李宽敲了下李哲脑袋,佯怒道:“别败坏你老爹的名声,我何时以为你混日子了。”
李宽转头望着牛进达与侯君集,正经道:“说说军校的情况?”
“殿下,军校已经初步完善······”
李宽打断道:“初步完善?”
才半年多一点,出资二十万贯的军校就初步完善了?李宽不信。
“殿下,老候不知军校的具体是如何,殿下莫他眼。军校只是刚刚建起了学子读书的教学楼,而且只是一座小楼而已,根据老臣二人与贤王殿下的规划,若是收了大唐所有学子,要二十座教学楼,还有宿舍,练习场,如今尚在规划中。”
“有些慢了。”李宽摇摇头,说道:“下个休沐日吧,本王与陛下亲自去看看。”
“对了,军校的老师可曾找过了?毕竟军校的修建不是一朝一夕的事,咱们未必要等到军校完全修建成功后才招收学子,可以先招收一批。”
“此事,老臣也与老候和贤王殿下商议过,此事暂且由我与老候担任,毕竟按照台北军校的情况来看,早期的人员不多,我们二人足够了,若是不够,贤王殿下答应抽调些台北军校的老师来大唐。”

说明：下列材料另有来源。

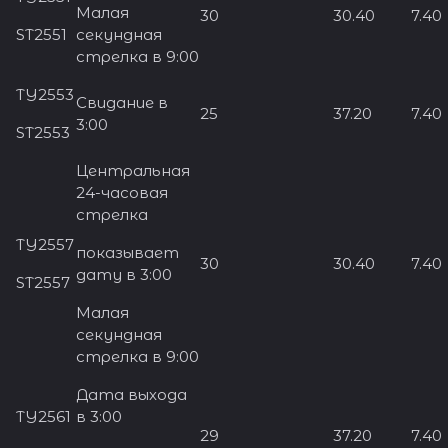
Малая
30
30.40
7.40
ST2551
секундная
стрелка в 9:00
TY2553
Свидание в
25
37.20
7.40
3:00
ST2553
Центральная
24-часовая
стрелка
TY2557
показывает
30
30.40
7.40
дату в 3:00
ST2557
Малая
секундная
стрелка в 9:00
Дата выхода
TY2561
в 3:00
29
37.20
7.40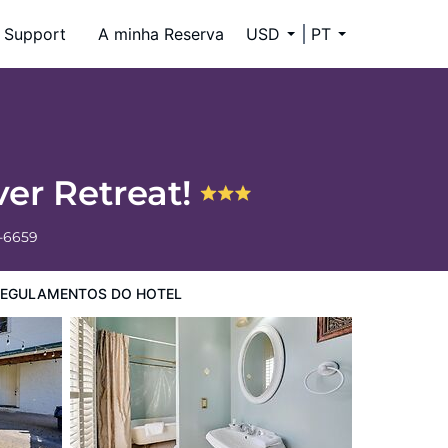
Support
A minha Reserva
USD
PT
ver Retreat!
4-6659
EGULAMENTOS DO HOTEL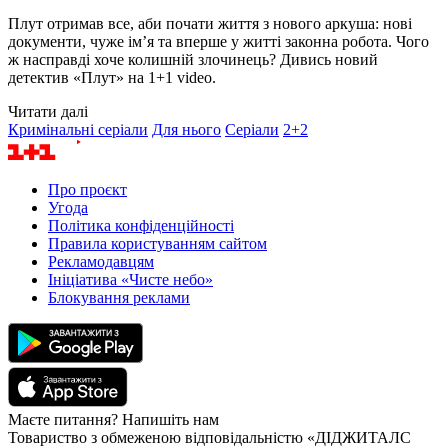
Плут отримав все, аби почати життя з нового аркуша: нові
документи, чуже ім’я та вперше у житті законна робота. Чого
ж насправді хоче колишній злочинець? Дивись новий
детектив «Плут» на 1+1 video.
Читати далі
Кримінальні серіали
Для нього
Серіали
2+2
Про проєкт
Угода
Політика конфіденційності
Правила користуванням сайтом
Рекламодавцям
Ініціатива «Чисте небо»
Блокування реклами
Маєте питання? Напишіть нам
Товариство з обмеженою відповідальністю «ДІДЖИТАЛС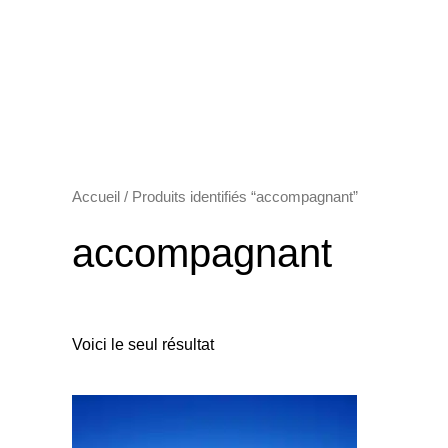
Accueil
/ Produits identifiés “accompagnant”
accompagnant
Voici le seul résultat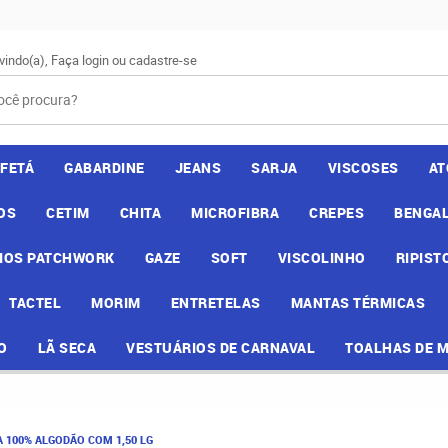
vindo(a),
Faça login
ou
cadastre-se
AFETÁ
GABARDINE
JEANS
SARJA
VISCOSES
AT
OS
CETIM
CHITA
MICROFIBRA
CREPES
BENGAL
IOS PATCHWORK
GAZE
SOFT
VISCOLINHO
RIPIST
TACTEL
MORIM
ENTRETELAS
MANTAS TÉRMICAS
O
LÃ SECA
VESTUÁRIOS DE CARNAVAL
TOALHAS DE 
A 100% ALGODÃO COM 1,50 LG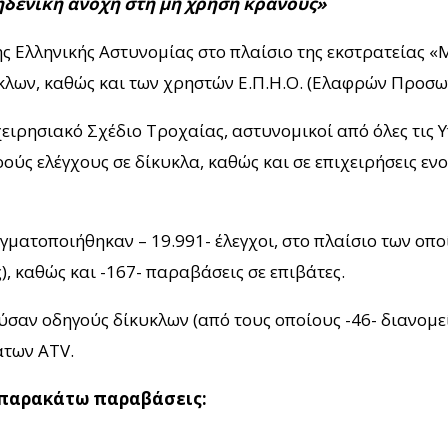
Μηδενική ανοχή στη μη χρήση κράνους»
της Ελληνικής Αστυνομίας στο πλαίσιο της εκστρατείας 
κλων, καθώς και των χρηστών Ε.Π.Η.Ο. (Ελαφρών Προσ
χειρησιακό Σχέδιο Τροχαίας, αστυνομικοί από όλες τις
ούς ελέγχους σε δίκυκλα, καθώς και σε επιχειρήσεις εν
αγματοποιήθηκαν – 19.991- έλεγχοι, στο πλαίσιο των οπ
), καθώς και -167- παραβάσεις σε επιβάτες.
σαν οδηγούς δίκυκλων (από τους οποίους -46- διανομείς)
άτων ATV.
ι παρακάτω παραβάσεις: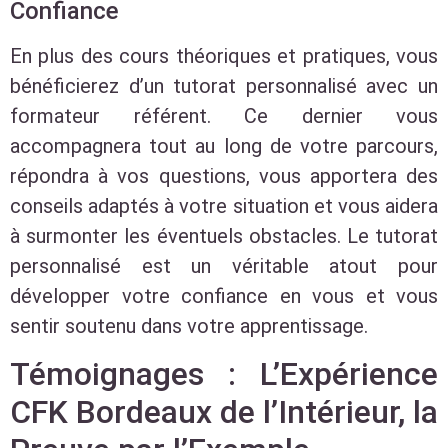
Confiance
En plus des cours théoriques et pratiques, vous
bénéficierez d’un tutorat personnalisé avec un
formateur référent. Ce dernier vous
accompagnera tout au long de votre parcours,
répondra à vos questions, vous apportera des
conseils adaptés à votre situation et vous aidera
à surmonter les éventuels obstacles. Le tutorat
personnalisé est un véritable atout pour
développer votre confiance en vous et vous
sentir soutenu dans votre apprentissage.
Témoignages : L’Expérience
CFK Bordeaux de l’Intérieur, la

“嗯?!你小子倒是大方,不过你们啊,似乎忘了大唐与台北的不同了,大唐武将之后,大唐武人可远非华国可比啊。”
其他人欢声笑语,李宽他们这边一本正经,便显得有些特殊了。
“聊什么呢?”平阳公主满面潮红,都是刚才在旁边激昂的宣扬了一番自己当年在战场上飒爽英姿给激动的。
别问李宽为什么知道,平阳公主的音调太高,他就是想不知道也难。
“说军校的事呢。”
平阳公主如今很有身为妇人的觉悟,点点头,却半句没多问军校的事,反而问起了李靖干嘛突然请李宽过府一叙。
李宽摇头,说实在他也不清楚,只不过今日的文臣武将聚在,机会难得,所以他来了。
好在没让李宽多等,半个时辰后,酒菜上桌,李靖开始说正题了。
“今日请楚王殿下前来,只是因老夫有一事相求。”
坐在李世民身边的李宽愣了一下,李靖竟然有事求自己?
“卫公你说,本王若是能办到绝不推辞。”
李靖看了眼儿子,李德誉从大堂的香案上拿下了一个盒子递给了自己父亲。
“近些年,老臣足不出户却也没闲着,将自己这些年的经验撰写成书,望殿下能将老臣的一些经验之谈惠及天下。”
李靖的经验之谈是什么?那是兵法啊!
在这个时代,有多少人愿意将这种学识推广至天下?像兵书这般存在,不是嫡传弟子,不是后辈子孙,想要传给你,一般来说还不如做梦来得实在。
这事要是放在李宽自己身上,他也自认自己做不到如此,不得不夸一句,李靖大公无私。